Every line of the material needs an exact copy, apart from the images.

_ _ _ _

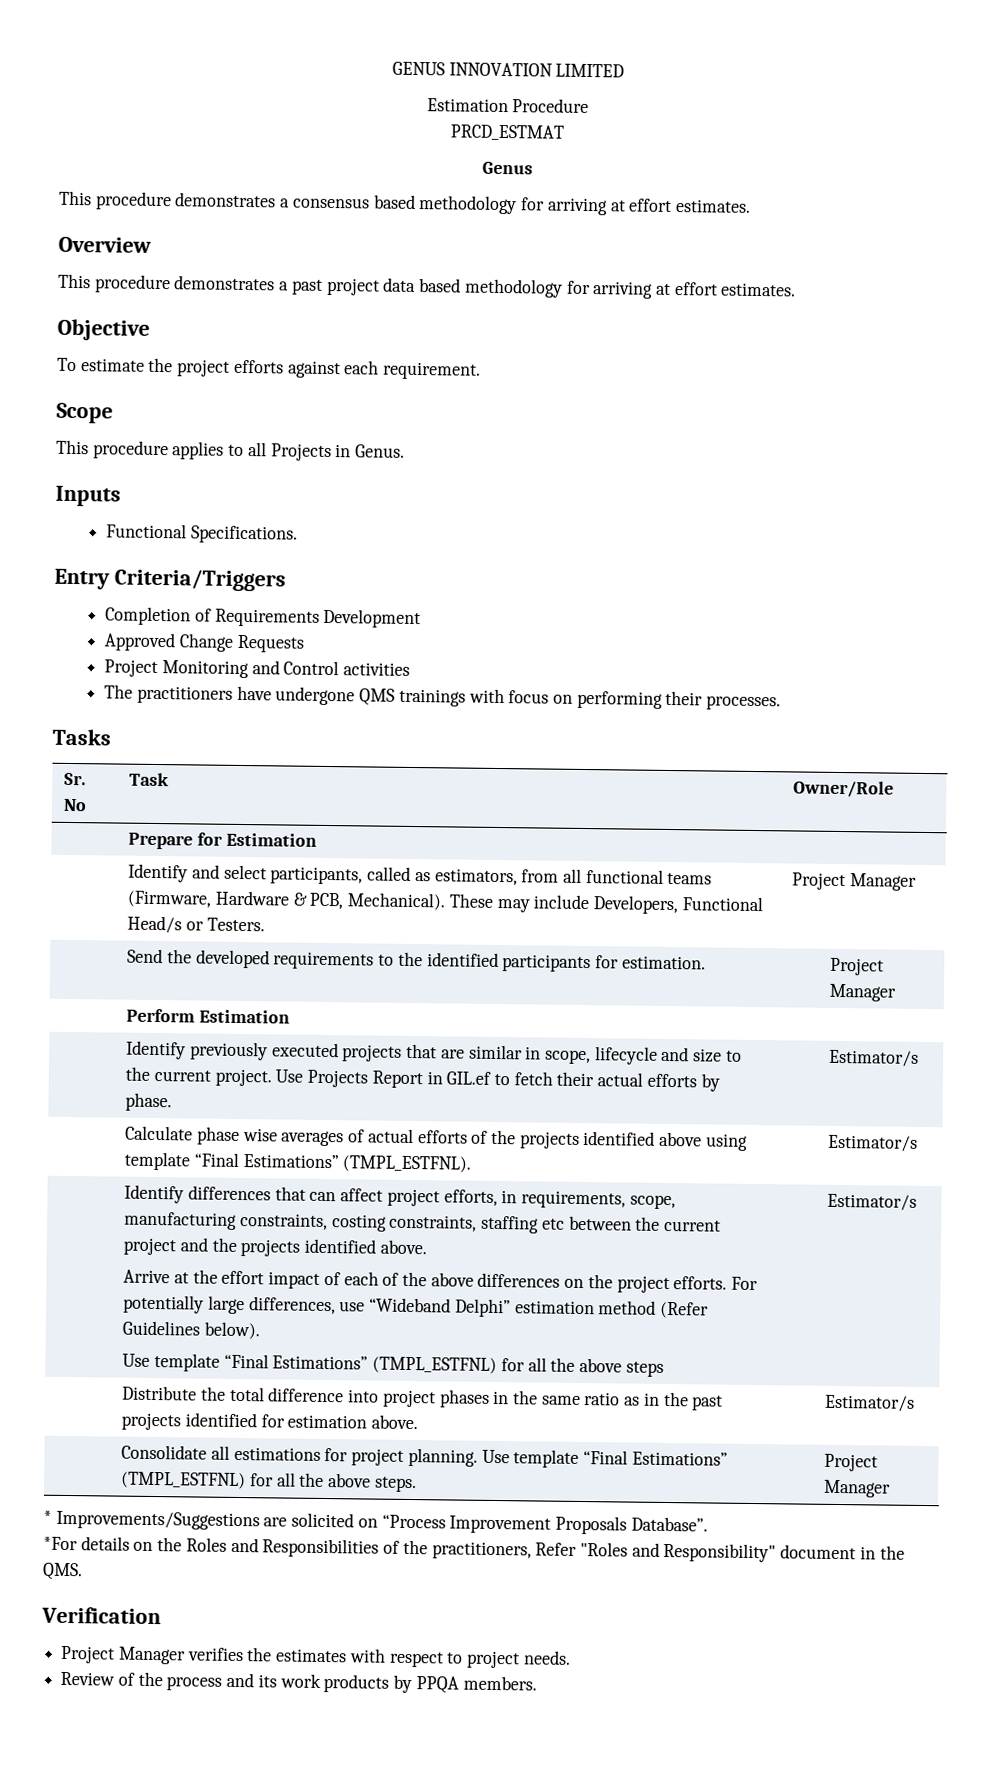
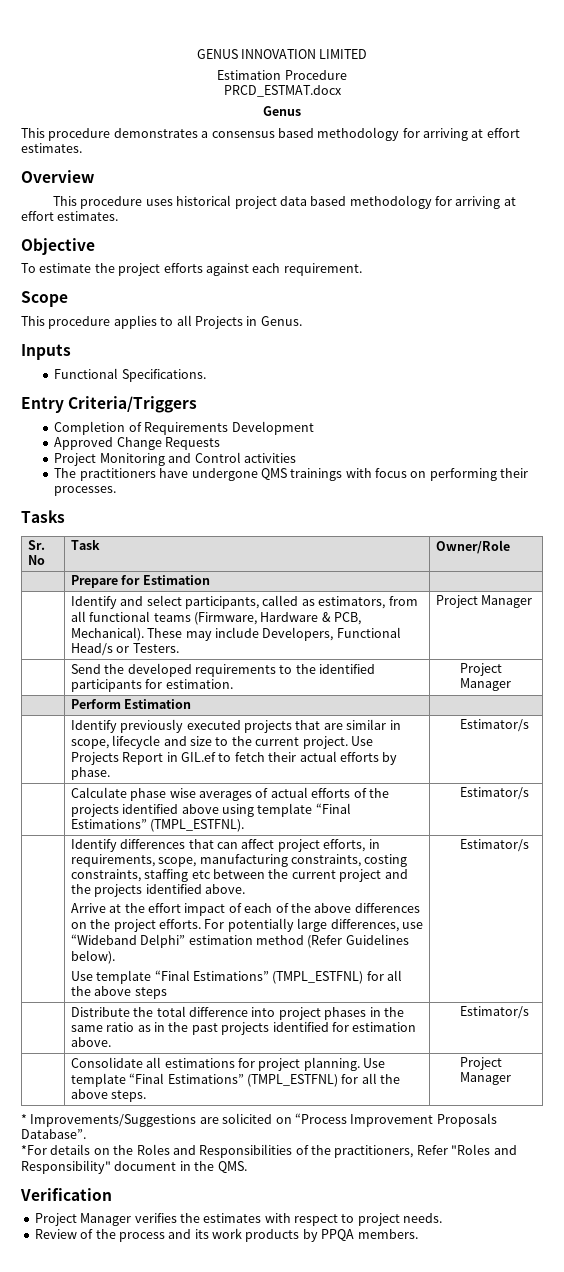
[450,124,564,141] PRCD_ESTMAT -> [223,85,342,97] PRCD_ESTMAT.docx
[174,275,323,295] demonstrates a past -> [145,195,232,206] uses historical

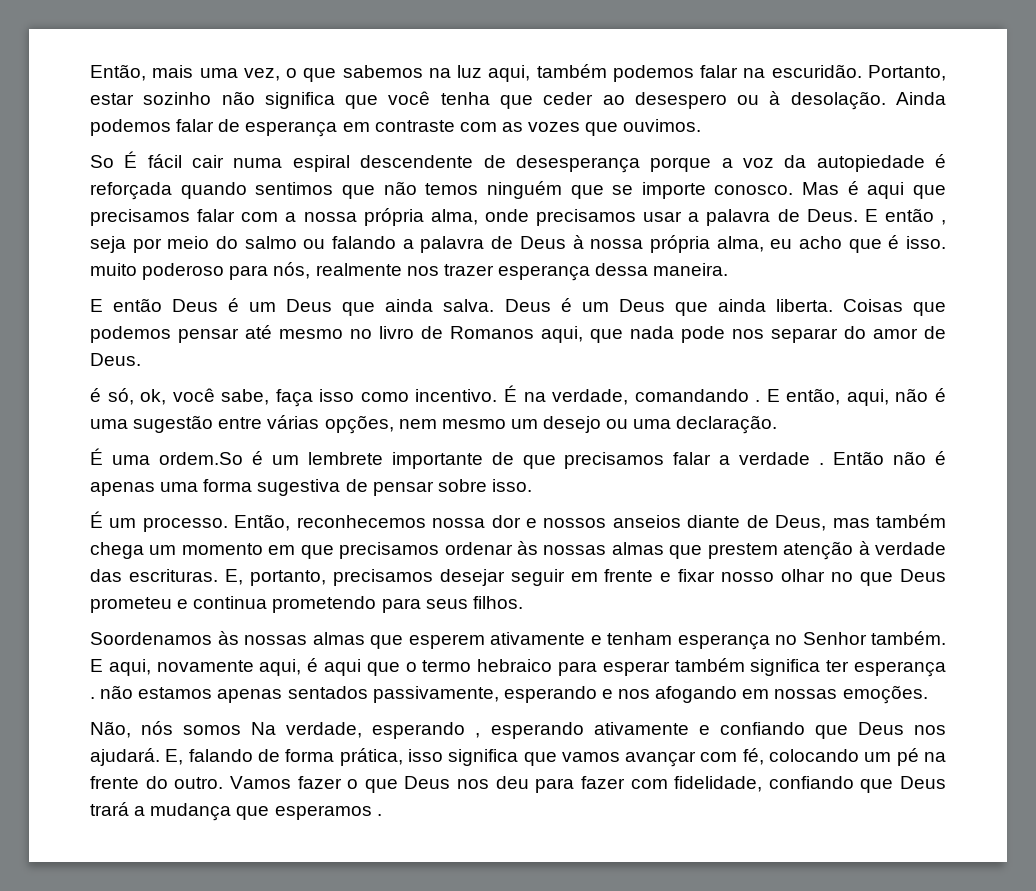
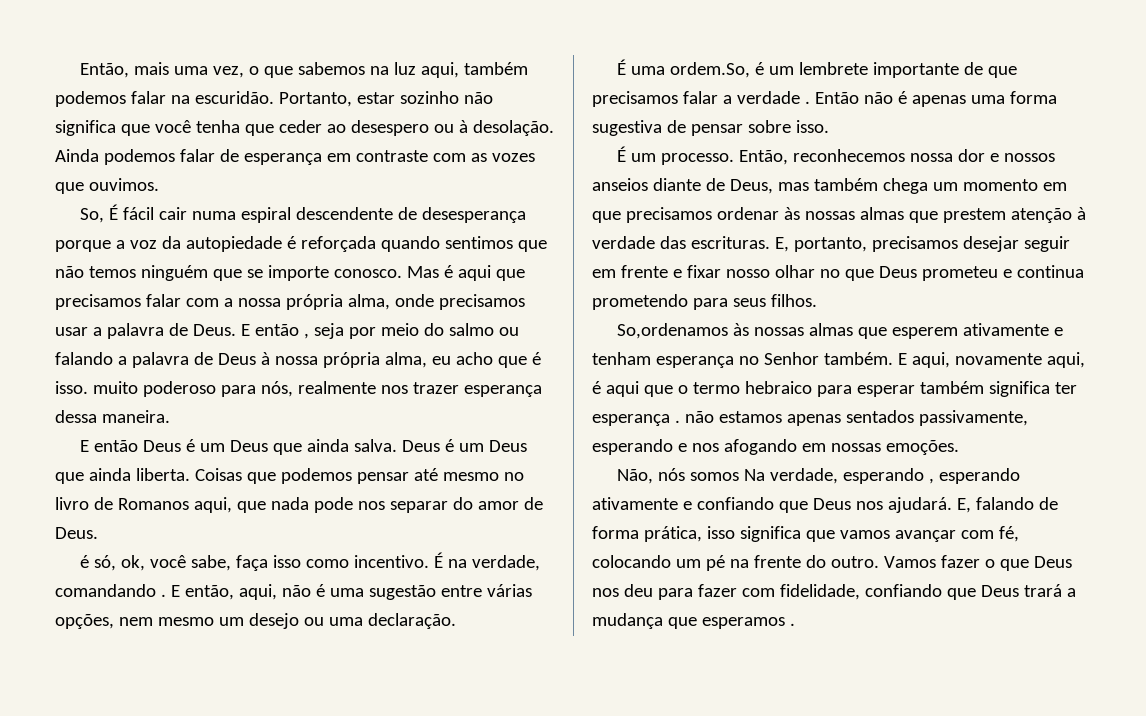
[90,155,114,168] So -> [79,208,104,223] So,
[158,452,243,465] ordem.So -> [669,62,750,78] ordem.So,
[90,632,212,645] Soordenamos -> [616,323,728,339] So,ordenamos

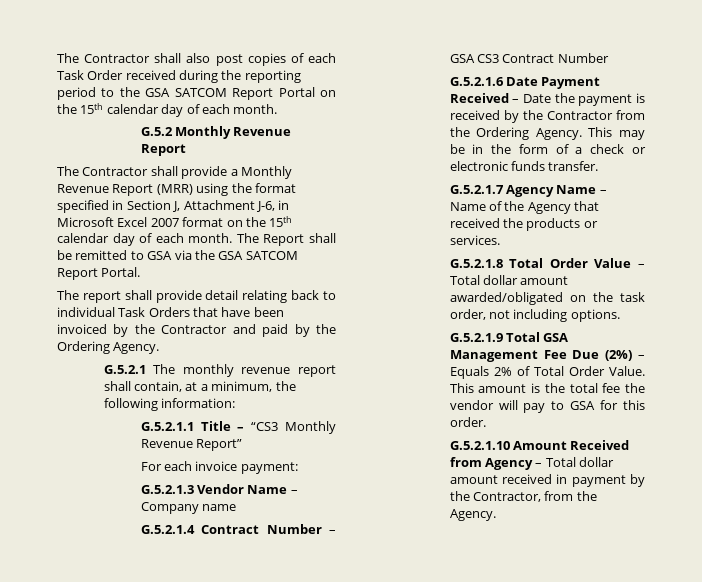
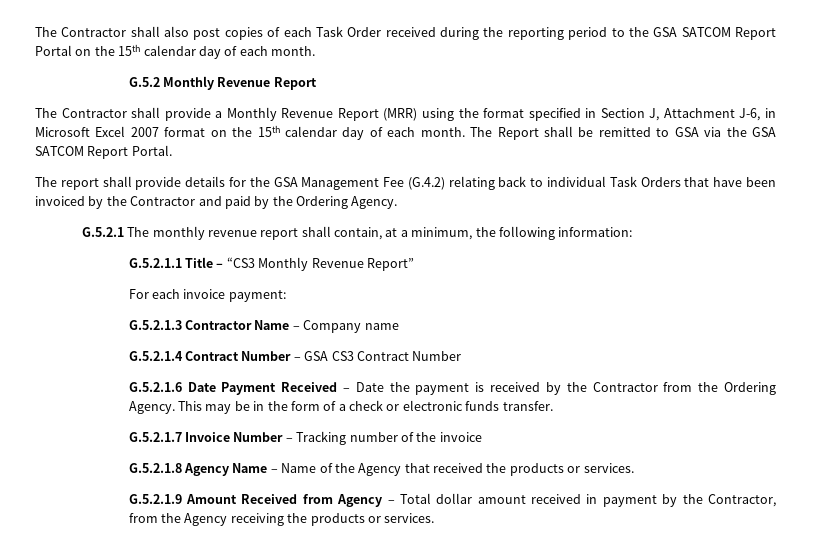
[205,290,239,300] detail -> [185,176,445,190] details for the GSA Management Fee (G.4.2)
[197,484,245,494] Vendor -> [185,320,253,330] Contractor
(504, 189) none -> [185,431,482,445] [128,463,182,473] Invoice Number – Tracking number of the invoice // G.5.2.1.8
[449,258,645,268] [449,275,569,285] [449,292,645,305] [449,309,620,322] [449,332,569,342] [449,350,645,362] [449,366,645,379] [449,383,645,393] [449,400,645,413] [449,417,486,427] [449,441,510,450] G.5.2.1.8 Total Order Value – Total dollar amount awarded/obligated on the task order, not including options. // G.5.2.1.9 Total GSA Management Fee Due (2%) – Equals 2% of Total Order Value. This amount is the total fee the vendor will pay to GSA for this order. // G.5.2.1.10 -> [128,494,182,504] G.5.2.1.9
[449,509,496,521] Agency. -> [184,513,435,526] Agency receiving the products or services.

_ _ _ _

• _Task output_
[450,124,564,141] PRCD_ESTMAT -> [223,85,342,97] PRCD_ESTMAT.docx
[174,275,323,295] demonstrates a past -> [145,195,232,206] uses historical

[90,155,114,168] So -> [79,208,104,223] So,
[158,452,243,465] ordem.So -> [669,62,750,78] ordem.So,
[90,632,212,645] Soordenamos -> [616,323,728,339] So,ordenamos

[205,290,239,300] detail -> [185,176,445,190] details for the GSA Management Fee (G.4.2)
[197,484,245,494] Vendor -> [185,320,253,330] Contractor
(504, 189) none -> [185,431,482,445] [128,463,182,473] Invoice Number – Tracking number of the invoice // G.5.2.1.8
[449,258,645,268] [449,275,569,285] [449,292,645,305] [449,309,620,322] [449,332,569,342] [449,350,645,362] [449,366,645,379] [449,383,645,393] [449,400,645,413] [449,417,486,427] [449,441,510,450] G.5.2.1.8 Total Order Value – Total dollar amount awarded/obligated on the task order, not including options. // G.5.2.1.9 Total GSA Management Fee Due (2%) – Equals 2% of Total Order Value. This amount is the total fee the vendor will pay to GSA for this order. // G.5.2.1.10 -> [128,494,182,504] G.5.2.1.9
[449,509,496,521] Agency. -> [184,513,435,526] Agency receiving the products or services.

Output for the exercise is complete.